In my intranet, where hosts are in a subnet 192.168.2.0/24 and domain names in a domain mydomain, I use BIND9 as DNS, running on host intradns.mydomain , and NGINX as a webserver running on intraweb.mydomain.
I would like to rewrite all subdomains of certain public domains (spammers and trackers) using my intranet DNS to a webserver that answers every request with a 1 x 1 transparent Pixel GIF.
Note: A user has to be fully aware that the result is not the internet according to public DNS anymore but a modified view of it.
Preparations
Reserving A Private IP Address
I reserve 192.168.2.60 to redirect all unwanted spammers‘ domainnames to.

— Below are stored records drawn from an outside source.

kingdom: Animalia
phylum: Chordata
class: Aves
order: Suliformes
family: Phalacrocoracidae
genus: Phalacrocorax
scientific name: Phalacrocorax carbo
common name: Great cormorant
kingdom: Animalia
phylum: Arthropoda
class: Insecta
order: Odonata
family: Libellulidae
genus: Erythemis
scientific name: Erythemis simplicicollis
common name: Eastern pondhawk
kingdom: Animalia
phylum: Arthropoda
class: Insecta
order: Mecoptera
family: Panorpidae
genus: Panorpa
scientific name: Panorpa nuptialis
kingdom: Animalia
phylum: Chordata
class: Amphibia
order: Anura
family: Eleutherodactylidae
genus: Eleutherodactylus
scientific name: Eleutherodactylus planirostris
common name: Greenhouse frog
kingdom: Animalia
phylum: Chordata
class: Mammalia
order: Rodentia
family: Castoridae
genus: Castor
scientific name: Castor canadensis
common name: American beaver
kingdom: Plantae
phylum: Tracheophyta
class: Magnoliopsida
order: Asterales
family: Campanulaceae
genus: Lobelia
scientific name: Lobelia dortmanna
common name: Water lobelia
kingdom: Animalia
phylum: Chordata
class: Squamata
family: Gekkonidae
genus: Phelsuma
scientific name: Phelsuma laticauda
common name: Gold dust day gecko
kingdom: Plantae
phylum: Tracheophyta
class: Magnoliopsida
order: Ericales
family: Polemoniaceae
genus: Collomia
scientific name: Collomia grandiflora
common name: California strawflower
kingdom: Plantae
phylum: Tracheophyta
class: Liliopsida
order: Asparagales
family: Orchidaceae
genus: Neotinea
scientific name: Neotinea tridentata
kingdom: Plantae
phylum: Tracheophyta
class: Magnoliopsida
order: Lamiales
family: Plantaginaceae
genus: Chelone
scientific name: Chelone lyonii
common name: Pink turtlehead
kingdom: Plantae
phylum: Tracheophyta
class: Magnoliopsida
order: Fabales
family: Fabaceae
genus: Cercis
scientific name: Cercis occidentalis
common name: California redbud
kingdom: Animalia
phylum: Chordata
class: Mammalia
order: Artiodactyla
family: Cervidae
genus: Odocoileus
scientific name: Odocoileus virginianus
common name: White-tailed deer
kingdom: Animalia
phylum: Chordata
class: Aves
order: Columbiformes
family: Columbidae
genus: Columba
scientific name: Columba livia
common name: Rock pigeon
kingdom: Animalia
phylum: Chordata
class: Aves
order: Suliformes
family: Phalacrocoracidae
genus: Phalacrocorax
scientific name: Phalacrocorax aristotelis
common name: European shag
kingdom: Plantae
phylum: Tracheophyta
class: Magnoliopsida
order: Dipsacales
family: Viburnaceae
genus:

It will be used to serve requests to an address-based virtual host as described below.
A-Record for The IP Address
On intradns.mydomain, I have prepared an A-record for the dedicated IP address in my BIND9’s mydomain zonefile:
; file /var/lib/bin/db.mydomain:
; ... other entries ...
empty IN A 192.168.2.60
Additional IP Address On The Webserver
I have prepared an additional network interface for IP address 192.168.2.60 on intraweb.mydomain:
# file /etc/network/interfaces
# ... other entries ...
auto eth0:0
iface eth0:0 inet static
address 192.168.2.60
netmask 255.255.255.0
I activate the additional interface on intraweb by runnning
ifup eth0:0
Test
From a workstation where this is supposed to take effect, I test that the domain name is pointing to the reachable IP address:
~$ ping empty.mydomain
PING empty.mydomain (192.168.2.60) 56(84) bytes of data.